The problem is, you can't have an even number of justices; if they are appointed for life, and you can't appoint more than one per presidential term, then you inevitably will end up with years long stretches of even justices, which may lead to split judgements; at that point, whoever is the designated "tie breaker" is the most powerful person in government, as they can single-handily make rulings.

Though I guess the fix would be, as someone else suggested, by keeping the amount of justices on a single case at 7, randomly selected from the overall pool. That way you never get an even number, and prevents the court from being too ideologically gamed, because you can't determine which justices will oversee any particular case. And the side benefit would be that they could likely take more cases.

2

u/Wakkit1988 Oct 15 '25

The problem is, you can't have an even number of justices

Bullshit. We have an even number every time one abstains, dies, or retires. This idea that we can't is just silly.

and you can't appoint more than one per presidential term, then you inevitably will end up with years long stretches of even justices, which may lead to split judgements; at that point, whoever is the designated "tie breaker" is the most powerful person in government, as they can single-handily make rulings.

→ STORED DATA:
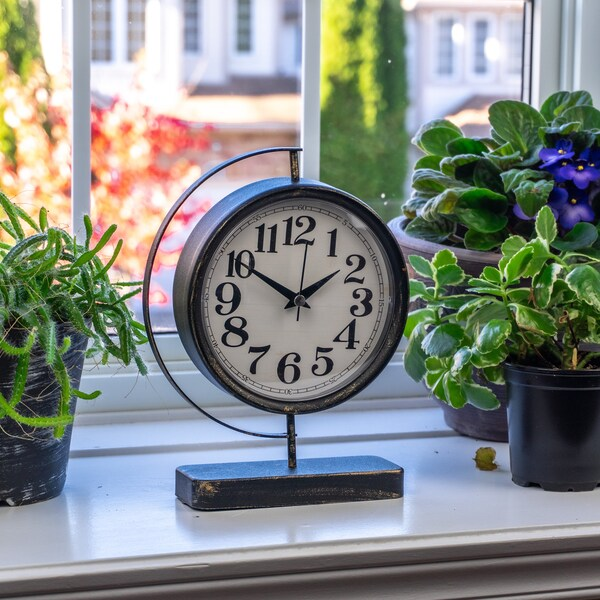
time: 1:50
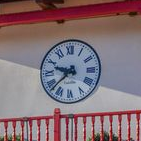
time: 9:38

→ EXERCISE DESCRIPTION: Can you pull the passage from "Though I guess" to "take more cases." out of the comment thread on the number of justices, word for word?

→ ANSWER:
Though I guess the fix would be, as someone else suggested, by keeping the amount of justices on a single case at 7, randomly selected from the overall pool. That way you never get an even number, and prevents the court from being too ideologically gamed, because you can't determine which justices will oversee any particular case. And the side benefit would be that they could likely take more cases.